Method 5 of 5: Meditation
Step 1. Start meditating every day
Research shows that meditation can relieve anxiety in the brain. Meditation can calm the brain. Since worry is rooted in anxiety, if you don't worry, your worry will decrease or you won't worry at all.
Step 2. Sit cross-legged with your arms at either side of your body
This position will calm your body. When you can calm your body down, your brain will take it as a sign that you are not in danger and can begin the relaxation process.
- If you can't sit cross-legged, sit comfortably.
- You can lie down, but make sure you don't fall asleep!
- If you're sitting on a bench, make sure there's a soft area around your head for cushioning in case you fall asleep. People who meditate can sometimes fall asleep because they feel too relaxed.
Step 3. Close your eyes and focus on your breath
You have an internal calming mechanism, which is your breathing. When you focus on breathing, you will notice when you are breathing too fast. If you're breathing too fast, slow it down by inhaling deeply and exhaling outward.
Count your breaths. Inhale for three seconds then exhale for three seconds. Before exhaling, hold for a second or two. To calm yourself down, breathe slowly
Step 4. Focus your thoughts on how you feel in the moment and allow yourself to feel calm and at peace
Pay attention to your internal thoughts when you meditate. If you feel restless, repeat the word "calm down." You can use other words or sounds as long as they soothe you.
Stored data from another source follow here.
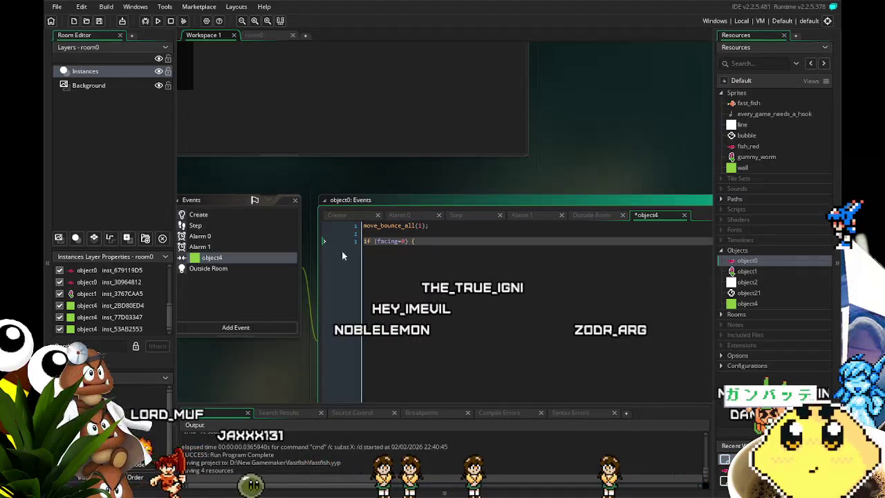
{"action": "key", "text": "F9"}
{"action": "key", "text": "F6"}
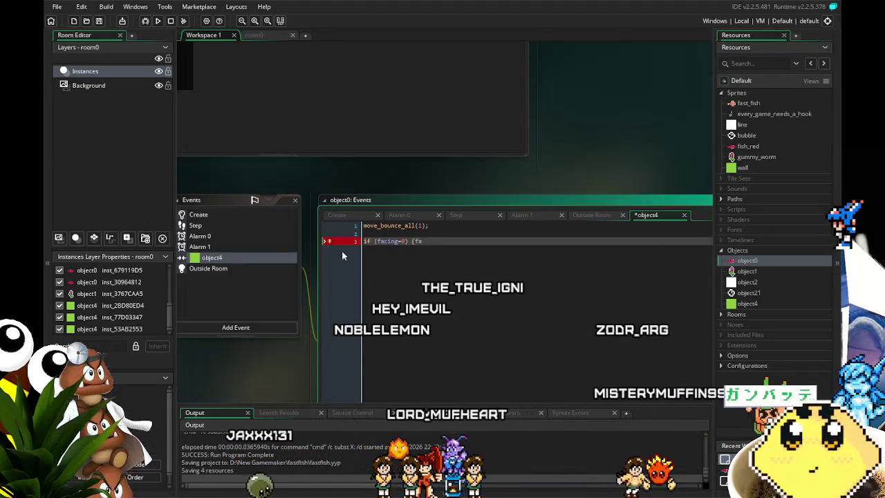
{"action": "type", "text": "facing"}
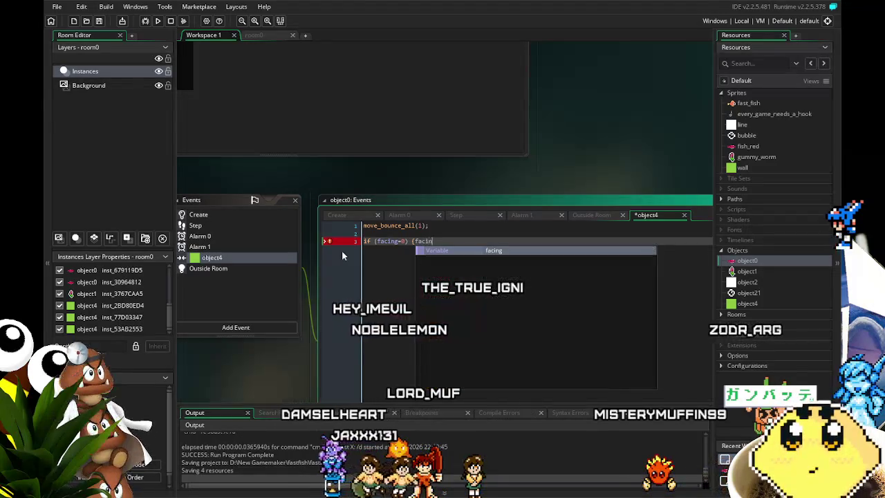
{"action": "type", "text": "=1"}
If you think about something that worries you, don't fight it. You will even feel restless. Pay attention to the thought, then let it go. You can also say: "Let go."
Step 5. Stand up slowly
When you're done, slowly open your eyes, sit quietly for a few moments, then stand up. If necessary, stretch your body, then continue your activity quietly. You can stop feeling restless (and thus, stop worrying) by meditating in the middle of the day.
- Use the methods above if you're worried about too much or too long.
- Letting go of those worries takes time. Keep practicing until these methods work for you.
- Don't let yourself fidget because you're worried. This will make your problem worse. Allow yourself to feel worried, then try to eliminate it with the various methods above.
- If you still can't get rid of your worries, ask a therapist or professional doctor for help.